Stored items from a collection
====

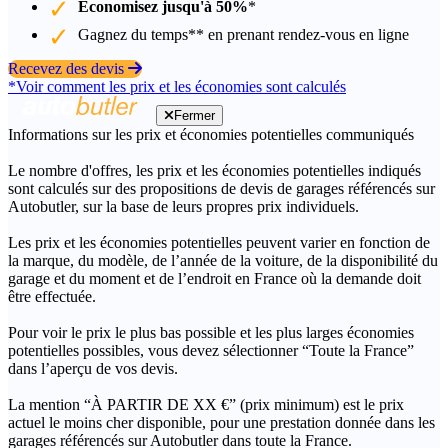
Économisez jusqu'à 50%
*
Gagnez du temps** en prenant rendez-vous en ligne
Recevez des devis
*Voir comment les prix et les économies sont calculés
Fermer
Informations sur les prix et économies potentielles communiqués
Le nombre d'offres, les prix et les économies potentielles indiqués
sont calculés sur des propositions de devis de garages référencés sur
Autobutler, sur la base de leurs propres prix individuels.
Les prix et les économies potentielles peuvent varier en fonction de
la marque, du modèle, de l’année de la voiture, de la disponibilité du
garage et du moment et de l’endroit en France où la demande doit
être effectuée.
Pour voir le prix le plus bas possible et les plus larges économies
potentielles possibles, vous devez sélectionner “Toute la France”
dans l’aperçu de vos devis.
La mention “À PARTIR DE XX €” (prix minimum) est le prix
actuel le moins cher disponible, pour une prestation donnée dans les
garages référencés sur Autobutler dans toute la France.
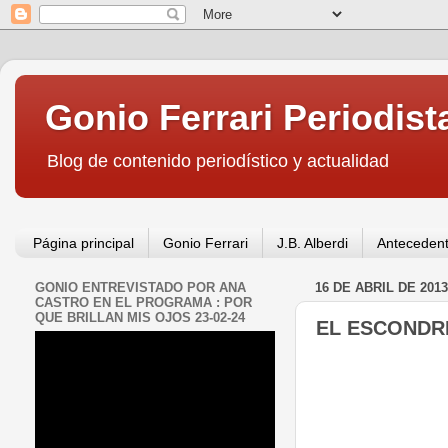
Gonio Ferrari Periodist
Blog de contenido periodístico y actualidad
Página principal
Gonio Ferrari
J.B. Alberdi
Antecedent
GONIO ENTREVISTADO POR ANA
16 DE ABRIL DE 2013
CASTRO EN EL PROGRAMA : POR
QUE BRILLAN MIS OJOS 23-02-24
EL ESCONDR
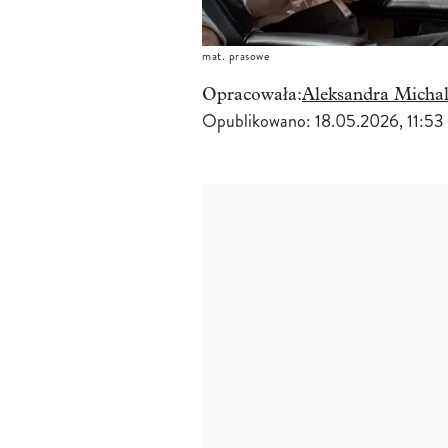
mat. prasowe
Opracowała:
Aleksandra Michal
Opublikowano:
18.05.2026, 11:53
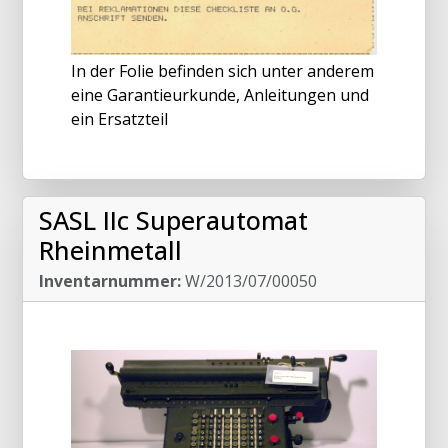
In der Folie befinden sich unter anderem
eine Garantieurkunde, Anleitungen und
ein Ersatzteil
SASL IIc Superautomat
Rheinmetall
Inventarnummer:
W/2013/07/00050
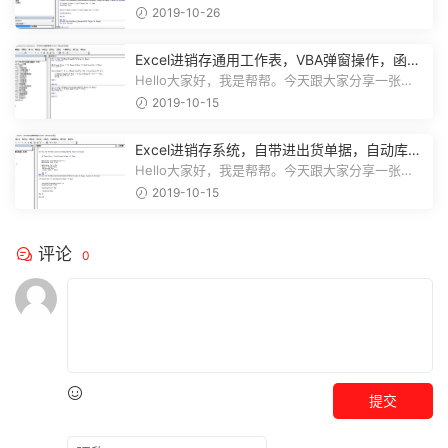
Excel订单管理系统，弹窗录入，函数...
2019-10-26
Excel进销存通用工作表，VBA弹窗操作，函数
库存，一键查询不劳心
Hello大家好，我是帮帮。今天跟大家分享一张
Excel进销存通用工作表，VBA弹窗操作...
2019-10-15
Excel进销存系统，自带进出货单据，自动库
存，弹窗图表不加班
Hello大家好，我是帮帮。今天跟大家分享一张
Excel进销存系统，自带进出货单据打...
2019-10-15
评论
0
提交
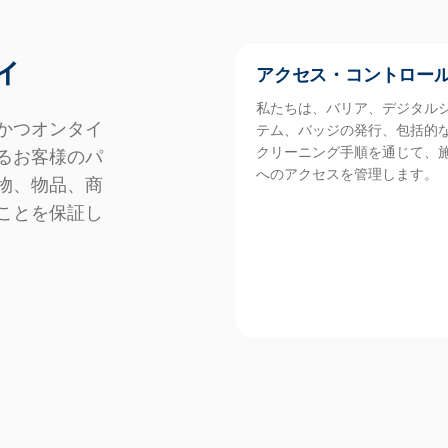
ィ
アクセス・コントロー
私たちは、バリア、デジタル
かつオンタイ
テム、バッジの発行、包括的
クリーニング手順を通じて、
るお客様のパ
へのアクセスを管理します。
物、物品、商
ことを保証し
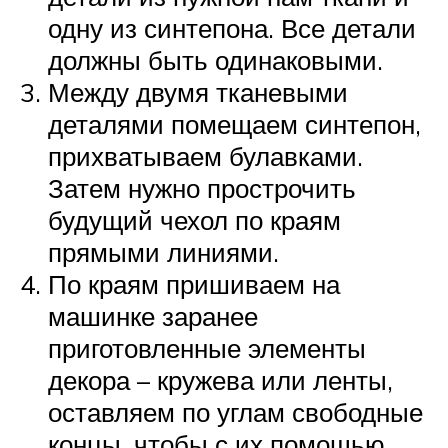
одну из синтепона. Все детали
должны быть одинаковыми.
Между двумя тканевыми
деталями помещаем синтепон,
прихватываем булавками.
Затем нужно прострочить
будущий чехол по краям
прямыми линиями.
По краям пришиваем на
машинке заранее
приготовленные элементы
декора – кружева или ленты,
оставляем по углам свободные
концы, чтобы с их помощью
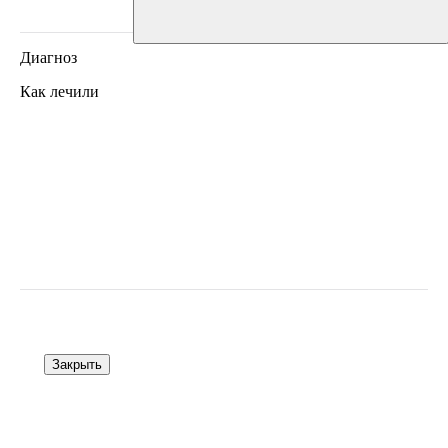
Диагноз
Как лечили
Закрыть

====

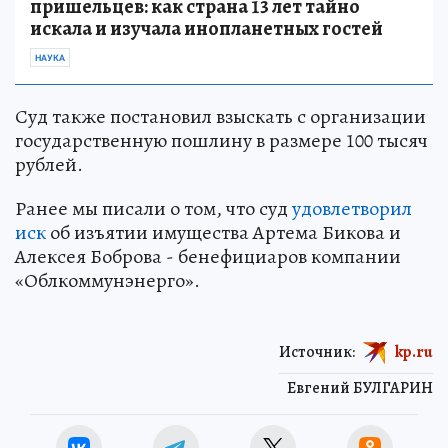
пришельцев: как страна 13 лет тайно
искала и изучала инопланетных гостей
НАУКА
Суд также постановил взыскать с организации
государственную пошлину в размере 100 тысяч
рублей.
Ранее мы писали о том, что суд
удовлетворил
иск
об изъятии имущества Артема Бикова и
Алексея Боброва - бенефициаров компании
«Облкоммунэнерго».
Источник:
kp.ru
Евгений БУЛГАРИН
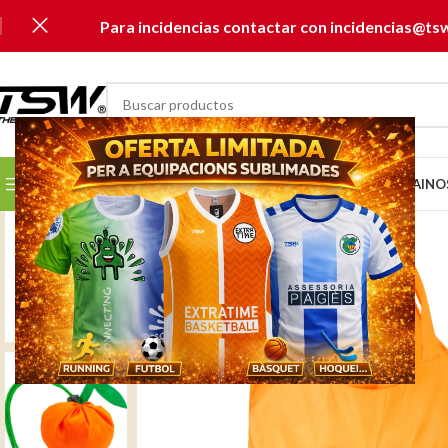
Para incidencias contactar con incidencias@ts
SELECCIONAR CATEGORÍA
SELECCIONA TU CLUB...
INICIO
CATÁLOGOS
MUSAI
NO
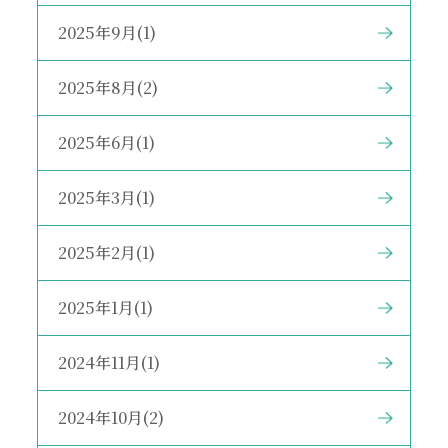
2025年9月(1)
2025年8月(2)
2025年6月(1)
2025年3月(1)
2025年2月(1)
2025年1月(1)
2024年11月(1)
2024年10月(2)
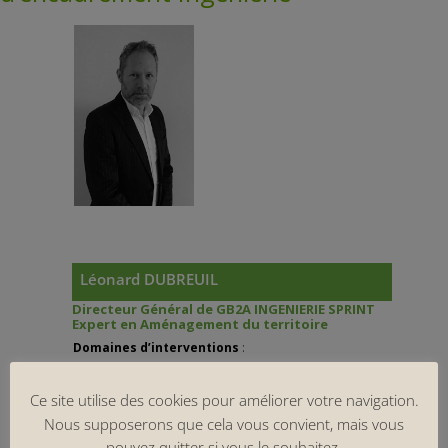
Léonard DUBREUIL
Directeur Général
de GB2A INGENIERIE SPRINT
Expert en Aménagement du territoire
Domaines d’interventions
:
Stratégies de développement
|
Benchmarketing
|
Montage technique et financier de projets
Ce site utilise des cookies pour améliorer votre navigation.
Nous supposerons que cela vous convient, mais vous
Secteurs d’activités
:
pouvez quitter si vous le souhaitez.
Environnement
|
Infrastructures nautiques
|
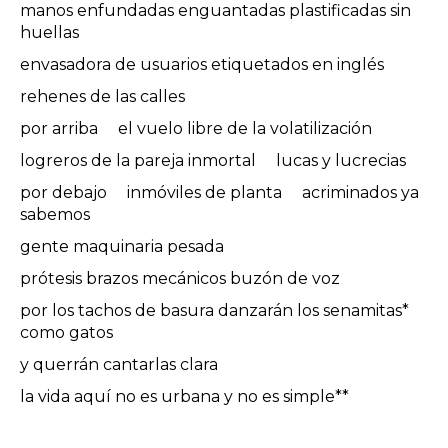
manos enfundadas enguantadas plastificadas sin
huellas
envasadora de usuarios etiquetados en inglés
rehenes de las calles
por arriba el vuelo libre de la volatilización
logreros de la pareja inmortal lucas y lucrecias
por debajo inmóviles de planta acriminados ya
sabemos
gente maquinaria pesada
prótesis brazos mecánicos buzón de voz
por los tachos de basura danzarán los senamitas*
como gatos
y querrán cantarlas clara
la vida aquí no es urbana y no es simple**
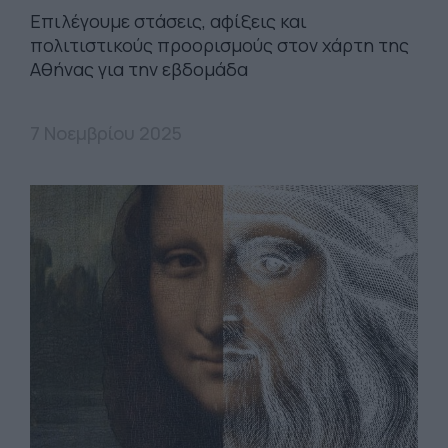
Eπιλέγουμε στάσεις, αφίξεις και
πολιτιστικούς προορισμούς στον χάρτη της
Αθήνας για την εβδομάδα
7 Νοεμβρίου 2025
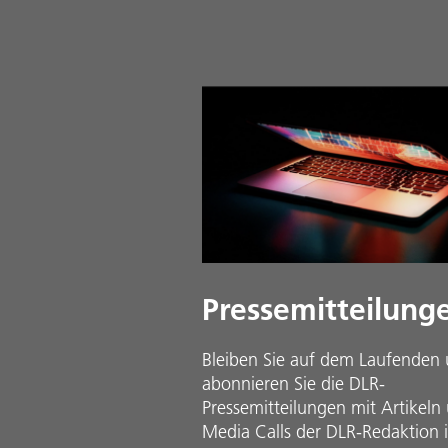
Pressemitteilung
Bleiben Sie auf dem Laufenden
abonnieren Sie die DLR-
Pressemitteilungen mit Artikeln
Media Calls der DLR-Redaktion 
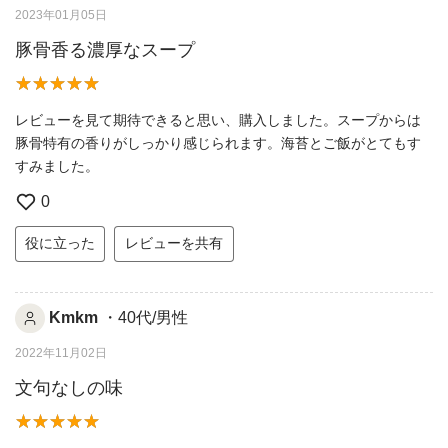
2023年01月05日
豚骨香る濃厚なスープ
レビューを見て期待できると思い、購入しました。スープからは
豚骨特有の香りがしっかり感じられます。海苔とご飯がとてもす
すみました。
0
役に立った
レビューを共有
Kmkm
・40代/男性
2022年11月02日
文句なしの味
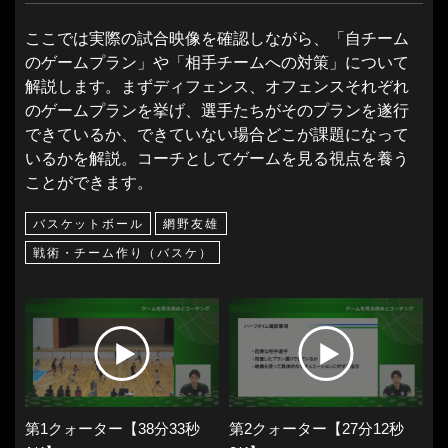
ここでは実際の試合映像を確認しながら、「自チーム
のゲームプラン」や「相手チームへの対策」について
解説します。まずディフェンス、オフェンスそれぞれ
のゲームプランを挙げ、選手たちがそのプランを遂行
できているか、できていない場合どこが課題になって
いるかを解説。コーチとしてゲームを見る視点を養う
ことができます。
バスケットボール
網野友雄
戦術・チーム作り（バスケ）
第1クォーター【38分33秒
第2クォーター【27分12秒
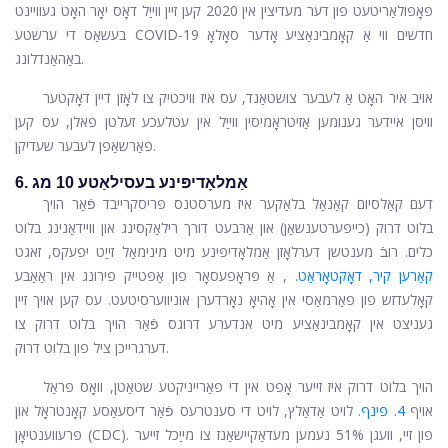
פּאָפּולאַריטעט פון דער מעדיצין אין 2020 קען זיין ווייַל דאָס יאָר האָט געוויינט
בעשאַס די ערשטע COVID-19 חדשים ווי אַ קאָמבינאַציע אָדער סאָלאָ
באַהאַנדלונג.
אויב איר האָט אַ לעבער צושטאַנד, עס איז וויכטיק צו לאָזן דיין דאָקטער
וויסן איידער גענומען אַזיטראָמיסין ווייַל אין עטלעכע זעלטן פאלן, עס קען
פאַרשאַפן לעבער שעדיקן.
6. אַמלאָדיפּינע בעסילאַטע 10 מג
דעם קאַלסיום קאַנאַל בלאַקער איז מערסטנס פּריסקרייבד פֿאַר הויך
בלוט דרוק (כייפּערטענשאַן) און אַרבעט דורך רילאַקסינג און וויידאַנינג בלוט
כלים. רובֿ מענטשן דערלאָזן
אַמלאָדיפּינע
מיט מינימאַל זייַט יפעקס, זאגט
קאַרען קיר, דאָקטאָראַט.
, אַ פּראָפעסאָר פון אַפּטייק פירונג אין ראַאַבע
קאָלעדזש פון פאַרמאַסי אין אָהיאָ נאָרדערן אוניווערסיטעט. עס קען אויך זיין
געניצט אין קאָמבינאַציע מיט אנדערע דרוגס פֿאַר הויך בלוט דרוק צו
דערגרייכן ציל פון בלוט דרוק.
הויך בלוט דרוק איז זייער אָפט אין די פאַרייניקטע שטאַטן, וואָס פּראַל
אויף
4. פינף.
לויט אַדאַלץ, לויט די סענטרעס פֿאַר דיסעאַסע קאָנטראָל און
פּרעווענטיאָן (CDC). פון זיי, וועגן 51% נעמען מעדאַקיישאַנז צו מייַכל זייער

====

§ **Written task**: In the data above, start at the line that has "קאַרען קיר, דאָקטאָראַט.", stop after the line that has "פּרעווענטיאָן (CDC). פון", and print every line in between exactly as it stands.

§ **Result of this exercise**:
קאַרען קיר, דאָקטאָראַט.
, אַ פּראָפעסאָר פון אַפּטייק פירונג אין ראַאַבע
קאָלעדזש פון פאַרמאַסי אין אָהיאָ נאָרדערן אוניווערסיטעט. עס קען אויך זיין
געניצט אין קאָמבינאַציע מיט אנדערע דרוגס פֿאַר הויך בלוט דרוק צו
דערגרייכן ציל פון בלוט דרוק.
הויך בלוט דרוק איז זייער אָפט אין די פאַרייניקטע שטאַטן, וואָס פּראַל
אויף
4. פינף.
לויט אַדאַלץ, לויט די סענטרעס פֿאַר דיסעאַסע קאָנטראָל און
פּרעווענטיאָן (CDC). פון זיי, וועגן 51% נעמען מעדאַקיישאַנז צו מייַכל זייער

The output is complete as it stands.